DATA PROVIDED>

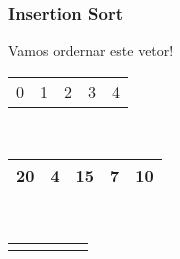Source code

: \documentclass{beamer}
\begin{document}
\begin{frame}
    \frametitle{Insertion Sort}
    \begin{center}
        \LARGE{Vamos ordernar este vetor!}
    \end{center}
    \begin{center}
        \begin{table}
            \begin{tabular}{p{0.25cm} p{0.25cm} p{0.25cm} p{0.25cm} p{0.25cm}}
                0 & 1 & 2 & 3 & 4
            \end{tabular} \\
            \begin{tabular}{| p{0.25cm} | p{0.25cm} | p{0.25cm} | p{0.25cm} | p{0.25cm} |}
                \hline
                20 & 4 & 15 & 7 & 10 \\ \hline
            \end{tabular} \\
            \begin{tabular}{p{0.25cm} p{0.25cm} p{0.25cm} p{0.25cm} p{0.25cm}}
                & & & &
            \end{tabular} \\
            \begin{tabular}{| p{0.25cm} | p{0.25cm} | p{0.25cm} | p{0.25cm} | p{0.25cm} |}
                \hline
                 & & & & \\ \hline
            \end{tabular}
        \end{table}
	\end{center}
\end{frame}
\end{document}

REQUEST> Every entry above should be printed again exactly, except for the pictures.

TASK RESPONSE>
Source code

: \documentclass{beamer}
\begin{document}
\begin{frame}
    \frametitle{Insertion Sort}
    \begin{center}
        \LARGE{Vamos ordernar este vetor!}
    \end{center}
    \begin{center}
        \begin{table}
            \begin{tabular}{p{0.25cm} p{0.25cm} p{0.25cm} p{0.25cm} p{0.25cm}}
                0 & 1 & 2 & 3 & 4
            \end{tabular} \\
            \begin{tabular}{| p{0.25cm} | p{0.25cm} | p{0.25cm} | p{0.25cm} | p{0.25cm} |}
                \hline
                20 & 4 & 15 & 7 & 10 \\ \hline
            \end{tabular} \\
            \begin{tabular}{p{0.25cm} p{0.25cm} p{0.25cm} p{0.25cm} p{0.25cm}}
                & & & &
            \end{tabular} \\
            \begin{tabular}{| p{0.25cm} | p{0.25cm} | p{0.25cm} | p{0.25cm} | p{0.25cm} |}
                \hline
                 & & & & \\ \hline
            \end{tabular}
        \end{table}
	\end{center}
\end{frame}
\end{document}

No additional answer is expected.